====== MATERIALS PROVIDED ======

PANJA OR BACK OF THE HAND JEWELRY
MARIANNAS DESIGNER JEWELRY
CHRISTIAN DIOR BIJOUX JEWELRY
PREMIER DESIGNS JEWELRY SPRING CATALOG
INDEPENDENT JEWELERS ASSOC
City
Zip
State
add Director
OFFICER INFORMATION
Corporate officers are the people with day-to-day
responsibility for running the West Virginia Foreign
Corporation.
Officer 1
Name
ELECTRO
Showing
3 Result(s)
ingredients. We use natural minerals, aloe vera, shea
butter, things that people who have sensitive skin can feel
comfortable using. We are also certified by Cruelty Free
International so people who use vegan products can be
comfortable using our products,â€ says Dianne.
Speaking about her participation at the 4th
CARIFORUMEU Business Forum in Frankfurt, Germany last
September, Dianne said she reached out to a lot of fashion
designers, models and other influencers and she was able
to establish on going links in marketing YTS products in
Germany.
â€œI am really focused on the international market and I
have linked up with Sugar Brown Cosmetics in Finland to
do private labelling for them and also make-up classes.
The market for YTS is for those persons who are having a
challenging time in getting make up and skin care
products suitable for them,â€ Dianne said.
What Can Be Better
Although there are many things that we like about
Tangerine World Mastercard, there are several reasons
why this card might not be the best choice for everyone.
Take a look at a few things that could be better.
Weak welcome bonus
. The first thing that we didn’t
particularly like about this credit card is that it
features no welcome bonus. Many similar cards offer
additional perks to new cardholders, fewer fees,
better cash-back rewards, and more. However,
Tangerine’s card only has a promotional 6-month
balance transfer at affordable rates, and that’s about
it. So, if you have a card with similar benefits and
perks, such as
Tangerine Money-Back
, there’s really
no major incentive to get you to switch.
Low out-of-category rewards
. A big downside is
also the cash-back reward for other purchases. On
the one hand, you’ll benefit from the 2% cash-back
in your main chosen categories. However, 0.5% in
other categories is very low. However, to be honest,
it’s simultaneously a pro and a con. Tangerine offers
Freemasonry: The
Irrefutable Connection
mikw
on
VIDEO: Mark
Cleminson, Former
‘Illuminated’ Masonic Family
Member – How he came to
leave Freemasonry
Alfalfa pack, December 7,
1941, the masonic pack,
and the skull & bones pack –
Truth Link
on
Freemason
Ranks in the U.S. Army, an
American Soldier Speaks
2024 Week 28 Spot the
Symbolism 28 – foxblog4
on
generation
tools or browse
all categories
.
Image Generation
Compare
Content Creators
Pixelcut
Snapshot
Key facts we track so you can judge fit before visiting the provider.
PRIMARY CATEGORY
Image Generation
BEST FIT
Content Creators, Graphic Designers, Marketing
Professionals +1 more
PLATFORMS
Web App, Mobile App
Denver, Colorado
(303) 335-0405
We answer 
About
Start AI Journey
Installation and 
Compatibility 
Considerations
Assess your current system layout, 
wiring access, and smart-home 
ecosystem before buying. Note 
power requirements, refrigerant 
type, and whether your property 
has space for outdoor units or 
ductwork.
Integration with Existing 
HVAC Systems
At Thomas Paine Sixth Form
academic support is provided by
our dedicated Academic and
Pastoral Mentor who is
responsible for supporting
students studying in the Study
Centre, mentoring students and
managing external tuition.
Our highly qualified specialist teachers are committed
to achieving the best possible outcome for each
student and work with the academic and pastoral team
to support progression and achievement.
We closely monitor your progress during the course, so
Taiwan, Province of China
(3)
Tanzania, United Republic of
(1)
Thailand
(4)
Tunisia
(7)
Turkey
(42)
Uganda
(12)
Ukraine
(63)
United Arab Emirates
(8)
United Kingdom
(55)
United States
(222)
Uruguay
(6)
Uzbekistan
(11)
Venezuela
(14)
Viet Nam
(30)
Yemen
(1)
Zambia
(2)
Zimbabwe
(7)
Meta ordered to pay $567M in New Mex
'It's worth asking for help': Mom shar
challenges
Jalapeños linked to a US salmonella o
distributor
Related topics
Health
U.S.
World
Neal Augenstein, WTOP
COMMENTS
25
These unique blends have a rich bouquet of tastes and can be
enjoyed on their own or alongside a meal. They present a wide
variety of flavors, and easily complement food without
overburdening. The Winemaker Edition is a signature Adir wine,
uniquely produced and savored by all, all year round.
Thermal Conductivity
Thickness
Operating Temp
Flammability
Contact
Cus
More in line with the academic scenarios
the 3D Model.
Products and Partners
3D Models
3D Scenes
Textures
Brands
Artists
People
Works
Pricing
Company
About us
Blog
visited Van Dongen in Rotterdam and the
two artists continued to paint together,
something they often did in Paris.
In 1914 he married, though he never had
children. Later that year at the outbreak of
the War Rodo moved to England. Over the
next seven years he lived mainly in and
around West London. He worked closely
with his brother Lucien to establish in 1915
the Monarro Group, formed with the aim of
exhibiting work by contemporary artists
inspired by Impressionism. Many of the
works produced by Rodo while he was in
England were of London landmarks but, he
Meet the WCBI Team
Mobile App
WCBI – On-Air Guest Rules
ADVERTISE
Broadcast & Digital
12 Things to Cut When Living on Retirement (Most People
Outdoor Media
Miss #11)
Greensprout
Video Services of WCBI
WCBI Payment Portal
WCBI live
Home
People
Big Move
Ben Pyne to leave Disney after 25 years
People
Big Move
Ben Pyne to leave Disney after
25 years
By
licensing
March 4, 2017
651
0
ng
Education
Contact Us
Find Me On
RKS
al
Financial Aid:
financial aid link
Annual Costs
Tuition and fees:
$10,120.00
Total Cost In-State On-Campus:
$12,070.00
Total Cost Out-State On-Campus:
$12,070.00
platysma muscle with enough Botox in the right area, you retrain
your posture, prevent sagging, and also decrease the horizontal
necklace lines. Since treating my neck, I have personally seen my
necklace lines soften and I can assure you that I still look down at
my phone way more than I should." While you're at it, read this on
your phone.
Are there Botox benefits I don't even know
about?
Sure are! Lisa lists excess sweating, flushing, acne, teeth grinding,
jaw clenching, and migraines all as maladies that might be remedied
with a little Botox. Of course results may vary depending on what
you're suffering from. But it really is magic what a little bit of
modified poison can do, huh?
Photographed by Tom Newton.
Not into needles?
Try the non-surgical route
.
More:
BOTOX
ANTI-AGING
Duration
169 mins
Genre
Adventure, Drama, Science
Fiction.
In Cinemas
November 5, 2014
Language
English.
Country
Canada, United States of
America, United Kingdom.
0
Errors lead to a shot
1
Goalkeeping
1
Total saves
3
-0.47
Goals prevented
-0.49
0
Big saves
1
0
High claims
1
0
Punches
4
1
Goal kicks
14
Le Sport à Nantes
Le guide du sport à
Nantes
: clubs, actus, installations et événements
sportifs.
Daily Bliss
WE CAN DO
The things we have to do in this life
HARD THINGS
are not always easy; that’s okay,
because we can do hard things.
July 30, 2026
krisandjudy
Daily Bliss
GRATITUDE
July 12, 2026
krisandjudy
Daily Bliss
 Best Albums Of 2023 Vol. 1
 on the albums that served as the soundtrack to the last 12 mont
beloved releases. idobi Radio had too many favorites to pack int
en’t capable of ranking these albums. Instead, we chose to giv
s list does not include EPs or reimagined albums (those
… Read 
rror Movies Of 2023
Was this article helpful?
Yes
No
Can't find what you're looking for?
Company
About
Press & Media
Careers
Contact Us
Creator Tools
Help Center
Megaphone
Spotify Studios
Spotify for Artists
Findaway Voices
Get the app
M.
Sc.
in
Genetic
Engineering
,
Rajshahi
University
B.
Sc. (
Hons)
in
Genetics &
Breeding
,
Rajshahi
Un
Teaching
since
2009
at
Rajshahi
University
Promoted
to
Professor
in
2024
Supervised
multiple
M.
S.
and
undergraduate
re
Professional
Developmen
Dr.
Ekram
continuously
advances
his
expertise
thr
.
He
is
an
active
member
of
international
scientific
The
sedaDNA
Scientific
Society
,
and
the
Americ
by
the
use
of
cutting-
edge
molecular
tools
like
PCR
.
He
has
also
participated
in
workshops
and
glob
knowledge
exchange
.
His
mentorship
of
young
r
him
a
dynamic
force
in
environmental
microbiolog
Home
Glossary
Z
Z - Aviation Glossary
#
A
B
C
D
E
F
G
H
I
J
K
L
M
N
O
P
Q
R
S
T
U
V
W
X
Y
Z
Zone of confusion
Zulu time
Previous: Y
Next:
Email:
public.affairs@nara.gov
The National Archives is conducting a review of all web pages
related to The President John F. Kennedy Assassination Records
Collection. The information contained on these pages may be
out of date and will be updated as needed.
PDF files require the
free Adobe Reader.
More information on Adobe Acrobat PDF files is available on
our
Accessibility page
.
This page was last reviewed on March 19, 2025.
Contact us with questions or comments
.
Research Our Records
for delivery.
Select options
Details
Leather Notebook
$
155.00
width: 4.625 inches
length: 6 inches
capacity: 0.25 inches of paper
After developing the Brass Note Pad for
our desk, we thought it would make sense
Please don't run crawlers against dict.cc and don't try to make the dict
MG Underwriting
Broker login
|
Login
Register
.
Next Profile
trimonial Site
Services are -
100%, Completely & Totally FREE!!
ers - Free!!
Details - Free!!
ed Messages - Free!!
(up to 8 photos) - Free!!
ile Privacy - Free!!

======

• EXERCISE INSTRUCTIONS
Reproduce the lines exactly as they appear, starting at the very first line and ending at the line that contains "3 Result(s)".

• REPLY TO THE TASK
PANJA OR BACK OF THE HAND JEWELRY
MARIANNAS DESIGNER JEWELRY
CHRISTIAN DIOR BIJOUX JEWELRY
PREMIER DESIGNS JEWELRY SPRING CATALOG
INDEPENDENT JEWELERS ASSOC
City
Zip
State
add Director
OFFICER INFORMATION
Corporate officers are the people with day-to-day
responsibility for running the West Virginia Foreign
Corporation.
Officer 1
Name
ELECTRO
Showing
3 Result(s)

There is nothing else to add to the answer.